● **Document excerpt**
══════════
Some mornings are simply better than others. The birds chirp mellow, smooth, instead of high pitched and whiny. The coffee smells sweeter, infusing the air with the perfect hint of hazelnut, no more, no less. The bed feels warm, like a cocoon, enveloping me in its warm embrace. The children sleep in, so there are no interruptions, no screams, no yells, nothing at all. Just the sound of silence, and the steady breathing of my wife beside me as I hold her closely.

Some mornings I am in my thoughts, concentrating on what’s to come instead of on what has been, focused on the next thing. I am attuned not to the coming rain but to the storm clouds that are gathering, studying them for signs of early spring, or fading glory, or everything else and nothing else all at once. I stretch out my hand to feel the rain I know is coming, to embrace the coming downpour in ways I never have before. I flinch at its cold presence mingling with my own, and I close the window.
══════════
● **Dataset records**

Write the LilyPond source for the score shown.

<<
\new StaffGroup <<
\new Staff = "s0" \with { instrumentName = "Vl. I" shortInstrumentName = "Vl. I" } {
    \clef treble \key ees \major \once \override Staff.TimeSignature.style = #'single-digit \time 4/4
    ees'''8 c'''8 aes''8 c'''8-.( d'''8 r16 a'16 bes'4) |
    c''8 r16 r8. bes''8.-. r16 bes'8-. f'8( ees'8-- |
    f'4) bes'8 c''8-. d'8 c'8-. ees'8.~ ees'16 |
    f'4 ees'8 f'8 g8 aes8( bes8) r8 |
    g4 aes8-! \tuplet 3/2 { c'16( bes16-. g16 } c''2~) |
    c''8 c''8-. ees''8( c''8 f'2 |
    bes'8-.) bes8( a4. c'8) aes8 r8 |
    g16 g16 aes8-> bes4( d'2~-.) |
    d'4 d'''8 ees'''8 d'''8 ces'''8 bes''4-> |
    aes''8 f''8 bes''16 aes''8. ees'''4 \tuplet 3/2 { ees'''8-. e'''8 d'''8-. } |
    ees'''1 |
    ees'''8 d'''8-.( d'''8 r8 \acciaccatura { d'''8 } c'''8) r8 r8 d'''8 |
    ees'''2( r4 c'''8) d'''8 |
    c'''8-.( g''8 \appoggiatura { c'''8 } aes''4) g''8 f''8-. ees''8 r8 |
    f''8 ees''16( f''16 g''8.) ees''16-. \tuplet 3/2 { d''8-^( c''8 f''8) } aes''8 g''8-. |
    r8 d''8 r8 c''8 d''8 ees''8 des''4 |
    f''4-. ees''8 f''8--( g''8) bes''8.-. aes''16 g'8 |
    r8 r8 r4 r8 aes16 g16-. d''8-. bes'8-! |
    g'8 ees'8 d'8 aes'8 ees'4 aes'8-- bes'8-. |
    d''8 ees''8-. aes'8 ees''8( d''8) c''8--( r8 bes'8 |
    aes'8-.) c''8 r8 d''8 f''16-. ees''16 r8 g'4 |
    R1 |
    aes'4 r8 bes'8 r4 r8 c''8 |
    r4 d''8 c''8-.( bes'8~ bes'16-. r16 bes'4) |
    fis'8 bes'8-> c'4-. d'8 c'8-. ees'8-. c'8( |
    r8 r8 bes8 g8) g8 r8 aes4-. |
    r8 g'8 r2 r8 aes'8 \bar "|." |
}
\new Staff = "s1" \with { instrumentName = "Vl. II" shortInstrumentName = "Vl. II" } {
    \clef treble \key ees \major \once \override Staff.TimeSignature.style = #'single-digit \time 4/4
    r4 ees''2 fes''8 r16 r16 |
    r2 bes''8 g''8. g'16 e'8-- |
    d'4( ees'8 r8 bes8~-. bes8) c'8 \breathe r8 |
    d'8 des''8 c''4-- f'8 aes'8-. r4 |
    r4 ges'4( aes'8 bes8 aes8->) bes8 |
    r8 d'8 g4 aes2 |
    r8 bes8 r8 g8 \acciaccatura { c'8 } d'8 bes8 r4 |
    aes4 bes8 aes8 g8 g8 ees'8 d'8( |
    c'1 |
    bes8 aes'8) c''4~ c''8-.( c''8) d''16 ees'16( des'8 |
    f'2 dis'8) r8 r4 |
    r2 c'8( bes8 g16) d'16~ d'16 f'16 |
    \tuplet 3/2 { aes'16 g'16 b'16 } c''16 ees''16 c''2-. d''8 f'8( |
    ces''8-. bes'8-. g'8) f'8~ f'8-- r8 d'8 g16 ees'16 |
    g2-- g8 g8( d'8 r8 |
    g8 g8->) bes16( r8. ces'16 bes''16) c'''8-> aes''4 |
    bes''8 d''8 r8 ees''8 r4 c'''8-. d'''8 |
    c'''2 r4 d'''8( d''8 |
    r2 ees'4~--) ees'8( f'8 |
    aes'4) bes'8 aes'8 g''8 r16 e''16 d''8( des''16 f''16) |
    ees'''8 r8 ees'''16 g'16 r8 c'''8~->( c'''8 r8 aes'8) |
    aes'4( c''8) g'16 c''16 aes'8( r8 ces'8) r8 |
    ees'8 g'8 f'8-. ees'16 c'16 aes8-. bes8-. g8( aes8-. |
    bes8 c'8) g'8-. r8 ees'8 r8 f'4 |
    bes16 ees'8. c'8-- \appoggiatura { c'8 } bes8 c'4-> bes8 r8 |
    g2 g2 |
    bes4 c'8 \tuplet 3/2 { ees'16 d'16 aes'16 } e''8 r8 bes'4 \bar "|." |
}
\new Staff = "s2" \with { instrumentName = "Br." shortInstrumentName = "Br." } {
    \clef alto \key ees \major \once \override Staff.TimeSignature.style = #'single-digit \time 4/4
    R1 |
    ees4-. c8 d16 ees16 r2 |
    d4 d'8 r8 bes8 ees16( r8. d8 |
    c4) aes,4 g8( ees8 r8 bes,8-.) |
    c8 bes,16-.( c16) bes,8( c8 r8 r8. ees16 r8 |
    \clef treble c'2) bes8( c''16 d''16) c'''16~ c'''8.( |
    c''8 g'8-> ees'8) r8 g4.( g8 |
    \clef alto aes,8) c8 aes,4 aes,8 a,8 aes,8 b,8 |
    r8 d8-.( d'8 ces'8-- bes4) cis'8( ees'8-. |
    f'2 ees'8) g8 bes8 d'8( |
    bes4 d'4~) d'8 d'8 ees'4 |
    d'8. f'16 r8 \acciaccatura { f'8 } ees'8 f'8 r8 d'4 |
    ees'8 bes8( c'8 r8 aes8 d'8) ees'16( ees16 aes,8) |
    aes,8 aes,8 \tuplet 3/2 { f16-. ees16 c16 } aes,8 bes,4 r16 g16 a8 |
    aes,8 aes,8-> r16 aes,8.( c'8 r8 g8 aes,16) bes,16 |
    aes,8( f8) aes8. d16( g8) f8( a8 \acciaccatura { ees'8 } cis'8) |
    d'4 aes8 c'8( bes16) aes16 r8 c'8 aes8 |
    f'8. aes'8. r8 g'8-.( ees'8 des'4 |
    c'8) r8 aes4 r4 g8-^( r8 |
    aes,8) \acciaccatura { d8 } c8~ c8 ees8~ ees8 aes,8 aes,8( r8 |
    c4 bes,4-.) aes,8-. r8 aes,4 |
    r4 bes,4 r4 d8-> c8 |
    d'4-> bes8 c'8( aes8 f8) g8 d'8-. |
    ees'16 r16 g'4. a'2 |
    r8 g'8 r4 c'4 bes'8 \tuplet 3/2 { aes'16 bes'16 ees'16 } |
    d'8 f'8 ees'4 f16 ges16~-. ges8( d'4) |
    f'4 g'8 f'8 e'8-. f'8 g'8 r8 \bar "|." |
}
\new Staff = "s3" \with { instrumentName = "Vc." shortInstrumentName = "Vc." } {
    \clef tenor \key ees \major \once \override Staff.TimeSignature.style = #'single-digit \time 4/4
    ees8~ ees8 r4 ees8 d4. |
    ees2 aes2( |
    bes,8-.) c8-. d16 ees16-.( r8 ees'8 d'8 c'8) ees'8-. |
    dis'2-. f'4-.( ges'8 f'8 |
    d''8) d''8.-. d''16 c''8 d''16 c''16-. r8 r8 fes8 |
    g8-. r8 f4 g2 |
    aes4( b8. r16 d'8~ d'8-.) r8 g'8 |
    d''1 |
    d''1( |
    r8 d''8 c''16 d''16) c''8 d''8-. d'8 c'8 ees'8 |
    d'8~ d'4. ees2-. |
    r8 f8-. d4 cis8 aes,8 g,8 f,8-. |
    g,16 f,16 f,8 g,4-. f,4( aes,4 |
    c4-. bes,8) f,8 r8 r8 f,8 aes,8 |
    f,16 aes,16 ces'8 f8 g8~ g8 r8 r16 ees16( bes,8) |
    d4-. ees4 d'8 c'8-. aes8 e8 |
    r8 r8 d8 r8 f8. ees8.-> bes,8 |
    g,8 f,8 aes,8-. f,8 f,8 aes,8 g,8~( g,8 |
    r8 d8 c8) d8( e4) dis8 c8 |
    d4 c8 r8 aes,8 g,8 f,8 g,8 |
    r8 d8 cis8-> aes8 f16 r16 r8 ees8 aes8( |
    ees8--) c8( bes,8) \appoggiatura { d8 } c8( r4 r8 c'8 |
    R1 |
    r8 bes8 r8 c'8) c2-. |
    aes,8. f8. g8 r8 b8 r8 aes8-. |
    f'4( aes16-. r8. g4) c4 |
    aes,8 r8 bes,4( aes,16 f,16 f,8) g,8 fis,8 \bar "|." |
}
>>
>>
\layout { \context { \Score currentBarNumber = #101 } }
══════════
● **Check your understanding**
1. In the essay about mornings, what scent does the coffee give the air?
2. List everything the essay about mornings says the narrator studies the gathering storm clouds for signs of.
3. Please carry the essay about mornings forward from its final sentence.

● **Exercise responses**
1. A hint of hazelnut.

2. Early spring, fading glory, and everything else and nothing else all at once.

3.
Some mornings there’s Ed Sheeran singing in my ear, reminding me that everything should be all about the rhythm. I sing along to the beat, knowing how close the lyrics are to my own life, to the words that would be in my head even if I wasn’t listening to it. I’m reminded that life, while solitary, is a shared experience, that others are listening to this same song right now, or ruminating on it in their minds, or lost in their dreams of it. Or songs like it. Or thoughts like it. And I smile.

Some mornings I am just so grateful for this life, for this ability to awaken again, to welcome the sun, the sound of the chirping crickets, the cold floor under my feet as I stand. The bed looks forlorn without me in it, with my wife still there steadily breathing, still fast asleep. I tuck the abandoned sheets and covers in around her, a poor facsimile for the warmth of myself, but it’s what I have to give when I have to be up and moving. When the night turns into day and I’m left staring at the thin line.

But some mornings… some mornings I can stay there with her. I can hold her closer than my own skin and our breathing naturally synchronizes. Some mornings I can imagine forever.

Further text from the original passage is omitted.